* _Records shown_

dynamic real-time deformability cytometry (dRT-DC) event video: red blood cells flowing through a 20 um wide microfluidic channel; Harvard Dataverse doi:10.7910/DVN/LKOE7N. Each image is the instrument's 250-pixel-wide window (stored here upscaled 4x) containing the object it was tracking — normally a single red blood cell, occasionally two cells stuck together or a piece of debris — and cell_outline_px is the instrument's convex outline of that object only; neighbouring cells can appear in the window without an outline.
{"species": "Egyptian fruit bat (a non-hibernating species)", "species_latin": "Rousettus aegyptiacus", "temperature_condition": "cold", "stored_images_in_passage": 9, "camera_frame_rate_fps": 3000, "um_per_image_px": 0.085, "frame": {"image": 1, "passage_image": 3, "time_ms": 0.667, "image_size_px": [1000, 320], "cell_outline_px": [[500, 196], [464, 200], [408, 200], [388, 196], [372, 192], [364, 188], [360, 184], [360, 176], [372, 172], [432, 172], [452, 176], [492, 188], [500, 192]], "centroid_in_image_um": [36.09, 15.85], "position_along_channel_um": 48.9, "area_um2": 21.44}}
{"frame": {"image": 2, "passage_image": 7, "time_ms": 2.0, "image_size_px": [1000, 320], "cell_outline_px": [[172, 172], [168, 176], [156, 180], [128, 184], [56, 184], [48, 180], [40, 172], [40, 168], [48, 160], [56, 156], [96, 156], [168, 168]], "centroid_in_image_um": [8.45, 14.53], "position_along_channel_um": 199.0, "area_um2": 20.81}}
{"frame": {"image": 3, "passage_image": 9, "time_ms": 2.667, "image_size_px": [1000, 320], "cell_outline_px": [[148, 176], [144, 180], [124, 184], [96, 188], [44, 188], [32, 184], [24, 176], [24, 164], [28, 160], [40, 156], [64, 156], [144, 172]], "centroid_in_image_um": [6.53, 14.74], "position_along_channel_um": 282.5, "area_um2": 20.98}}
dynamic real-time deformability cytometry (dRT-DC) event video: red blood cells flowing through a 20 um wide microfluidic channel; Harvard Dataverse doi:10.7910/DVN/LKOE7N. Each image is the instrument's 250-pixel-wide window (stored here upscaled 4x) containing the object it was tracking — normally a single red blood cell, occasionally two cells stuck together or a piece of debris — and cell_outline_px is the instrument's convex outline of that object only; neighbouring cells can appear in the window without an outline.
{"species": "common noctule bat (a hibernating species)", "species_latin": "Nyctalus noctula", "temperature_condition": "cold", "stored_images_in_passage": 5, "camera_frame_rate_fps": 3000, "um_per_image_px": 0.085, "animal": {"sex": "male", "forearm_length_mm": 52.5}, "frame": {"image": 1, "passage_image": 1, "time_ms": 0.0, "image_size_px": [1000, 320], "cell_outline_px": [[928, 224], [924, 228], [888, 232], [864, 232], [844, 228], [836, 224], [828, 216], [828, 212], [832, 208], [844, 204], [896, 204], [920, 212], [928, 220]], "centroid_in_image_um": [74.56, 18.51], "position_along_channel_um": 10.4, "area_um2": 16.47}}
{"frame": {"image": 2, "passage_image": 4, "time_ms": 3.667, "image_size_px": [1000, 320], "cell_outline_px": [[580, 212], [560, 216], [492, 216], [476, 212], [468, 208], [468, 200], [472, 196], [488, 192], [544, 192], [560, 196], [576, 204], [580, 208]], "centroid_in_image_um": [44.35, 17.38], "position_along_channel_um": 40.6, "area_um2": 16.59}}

* _Prompt_
Write out the material exactly as given.

* _Solution_
dynamic real-time deformability cytometry (dRT-DC) event video: red blood cells flowing through a 20 um wide microfluidic channel; Harvard Dataverse doi:10.7910/DVN/LKOE7N. Each image is the instrument's 250-pixel-wide window (stored here upscaled 4x) containing the object it was tracking — normally a single red blood cell, occasionally two cells stuck together or a piece of debris — and cell_outline_px is the instrument's convex outline of that object only; neighbouring cells can appear in the window without an outline.
{"species": "Egyptian fruit bat (a non-hibernating species)", "species_latin": "Rousettus aegyptiacus", "temperature_condition": "cold", "stored_images_in_passage": 9, "camera_frame_rate_fps": 3000, "um_per_image_px": 0.085, "frame": {"image": 1, "passage_image": 3, "time_ms": 0.667, "image_size_px": [1000, 320], "cell_outline_px": [[500, 196], [464, 200], [408, 200], [388, 196], [372, 192], [364, 188], [360, 184], [360, 176], [372, 172], [432, 172], [452, 176], [492, 188], [500, 192]], "centroid_in_image_um": [36.09, 15.85], "position_along_channel_um": 48.9, "area_um2": 21.44}}
{"frame": {"image": 2, "passage_image": 7, "time_ms": 2.0, "image_size_px": [1000, 320], "cell_outline_px": [[172, 172], [168, 176], [156, 180], [128, 184], [56, 184], [48, 180], [40, 172], [40, 168], [48, 160], [56, 156], [96, 156], [168, 168]], "centroid_in_image_um": [8.45, 14.53], "position_along_channel_um": 199.0, "area_um2": 20.81}}
{"frame": {"image": 3, "passage_image": 9, "time_ms": 2.667, "image_size_px": [1000, 320], "cell_outline_px": [[148, 176], [144, 180], [124, 184], [96, 188], [44, 188], [32, 184], [24, 176], [24, 164], [28, 160], [40, 156], [64, 156], [144, 172]], "centroid_in_image_um": [6.53, 14.74], "position_along_channel_um": 282.5, "area_um2": 20.98}}
dynamic real-time deformability cytometry (dRT-DC) event video: red blood cells flowing through a 20 um wide microfluidic channel; Harvard Dataverse doi:10.7910/DVN/LKOE7N. Each image is the instrument's 250-pixel-wide window (stored here upscaled 4x) containing the object it was tracking — normally a single red blood cell, occasionally two cells stuck together or a piece of debris — and cell_outline_px is the instrument's convex outline of that object only; neighbouring cells can appear in the window without an outline.
{"species": "common noctule bat (a hibernating species)", "species_latin": "Nyctalus noctula", "temperature_condition": "cold", "stored_images_in_passage": 5, "camera_frame_rate_fps": 3000, "um_per_image_px": 0.085, "animal": {"sex": "male", "forearm_length_mm": 52.5}, "frame": {"image": 1, "passage_image": 1, "time_ms": 0.0, "image_size_px": [1000, 320], "cell_outline_px": [[928, 224], [924, 228], [888, 232], [864, 232], [844, 228], [836, 224], [828, 216], [828, 212], [832, 208], [844, 204], [896, 204], [920, 212], [928, 220]], "centroid_in_image_um": [74.56, 18.51], "position_along_channel_um": 10.4, "area_um2": 16.47}}
{"frame": {"image": 2, "passage_image": 4, "time_ms": 3.667, "image_size_px": [1000, 320], "cell_outline_px": [[580, 212], [560, 216], [492, 216], [476, 212], [468, 208], [468, 200], [472, 196], [488, 192], [544, 192], [560, 196], [576, 204], [580, 208]], "centroid_in_image_um": [44.35, 17.38], "position_along_channel_um": 40.6, "area_um2": 16.59}}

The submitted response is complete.